- _Records for processing_

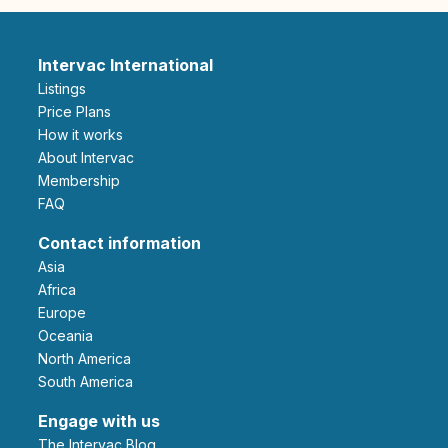
Intervac International
Listings
Price Plans
How it works
About Intervac
Membership
FAQ
Contact information
Asia
Africa
Europe
Oceania
North America
South America
Engage with us
The Intervac Blog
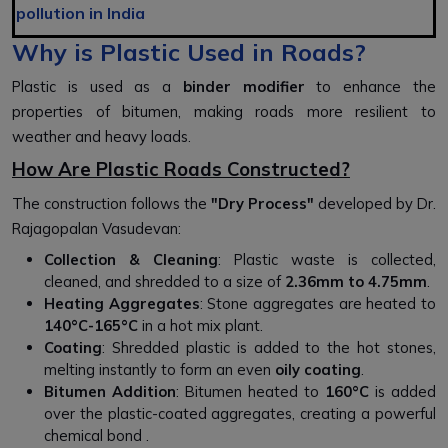
pollution in India
Why is Plastic Used in Roads?
Plastic is used as a
binder modifier
to enhance the
properties of bitumen, making roads more resilient to
weather and heavy loads.
How Are Plastic Roads Constructed?
The construction follows the
"Dry Process"
developed by Dr.
Rajagopalan Vasudevan:
Collection & Cleaning
: Plastic waste is collected,
cleaned, and shredded to a size of
2.36mm to 4.75mm
.
Heating Aggregates
: Stone aggregates are heated to
140°C-165°C
in a hot mix plant.
Coating
: Shredded plastic is added to the hot stones,
melting instantly to form an even
oily coating
.
Bitumen Addition
: Bitumen heated to
160°C
is added
over the plastic-coated aggregates, creating a powerful
chemical bond .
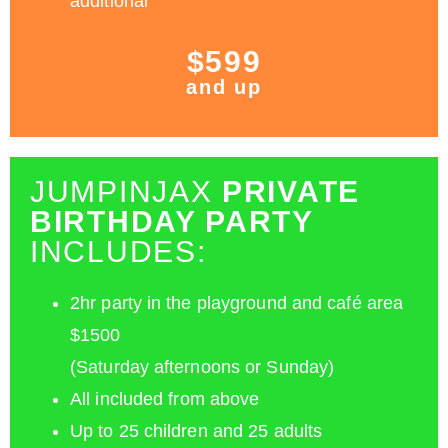
additional
$599
and up
JUMPINJAX
PRIVATE
BIRTHDAY PARTY
INCLUDES:
2hr party in the playground and café area
$1500
(Saturday afternoons or Sunday)
All included from above
Up to 25 children and 25 adults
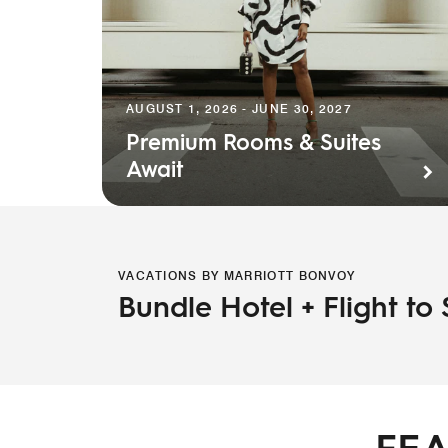
AUGUST 1, 2026 - JUNE 30, 2027
Premium Rooms & Suites
Await
VACATIONS BY MARRIOTT BONVOY
Bundle Hotel + Flight to
FEA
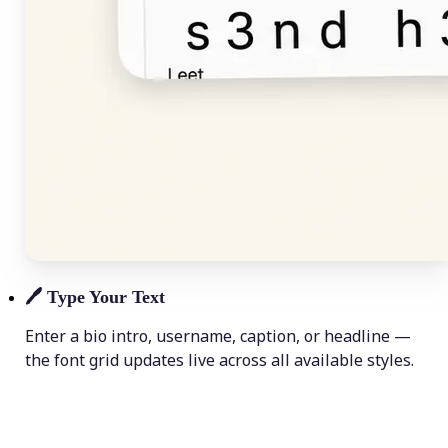
🖊️
Type Your Text
Enter a bio intro, username, caption, or headline —
the font grid updates live across all available styles.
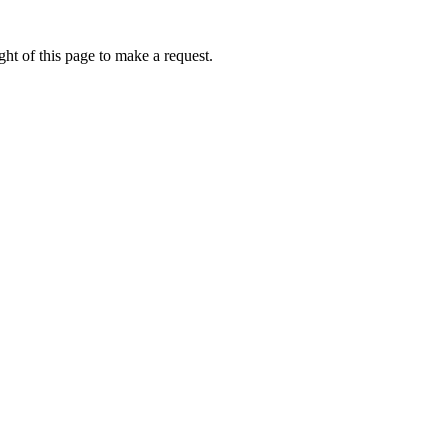
ht of this page to make a request.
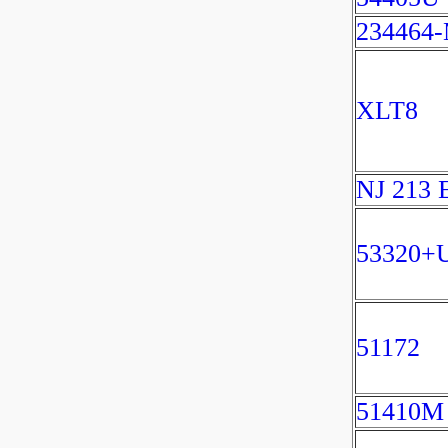
234464
XLT8
NJ 213
53320+
51172
51410M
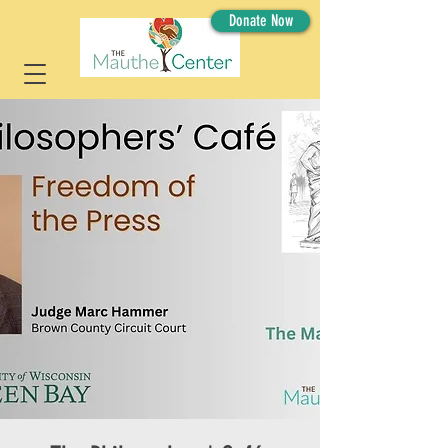
Donate Now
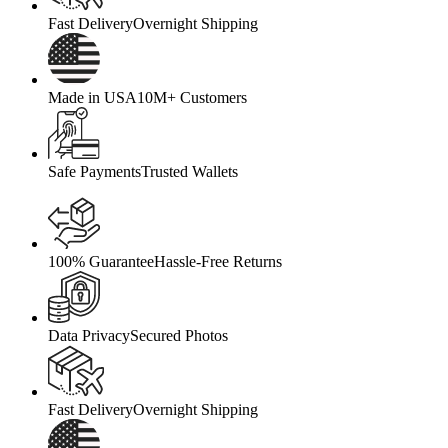
Fast Delivery
Overnight Shipping
Made in USA
10M+ Customers
Safe Payments
Trusted Wallets
100% Guarantee
Hassle-Free Returns
Data Privacy
Secured Photos
Fast Delivery
Overnight Shipping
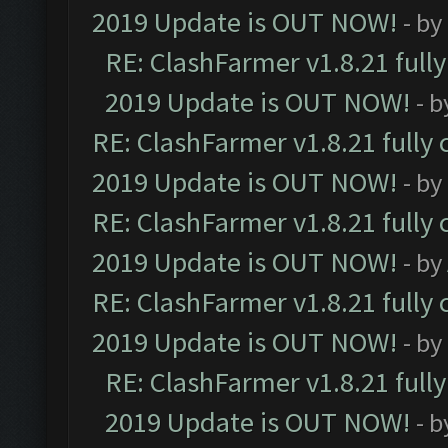
2019 Update is OUT NOW!
- by
RE: ClashFarmer v1.8.21 full
2019 Update is OUT NOW!
- 
RE: ClashFarmer v1.8.21 fully
2019 Update is OUT NOW!
- by
RE: ClashFarmer v1.8.21 fully
2019 Update is OUT NOW!
- by
RE: ClashFarmer v1.8.21 fully
2019 Update is OUT NOW!
- by
RE: ClashFarmer v1.8.21 full
2019 Update is OUT NOW!
-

- _What to do_
Starting at the beginning of the data and stopping after the line that has "The Intervac Blog", rewrite those lines as a numbered list, with no blank lines and no pictures.

- _Output of the task_
1. Intervac International
2. Listings
3. Price Plans
4. How it works
5. About Intervac
6. Membership
7. FAQ
8. Contact information
9. Asia
10. Africa
11. Europe
12. Oceania
13. North America
14. South America
15. Engage with us
16. The Intervac Blog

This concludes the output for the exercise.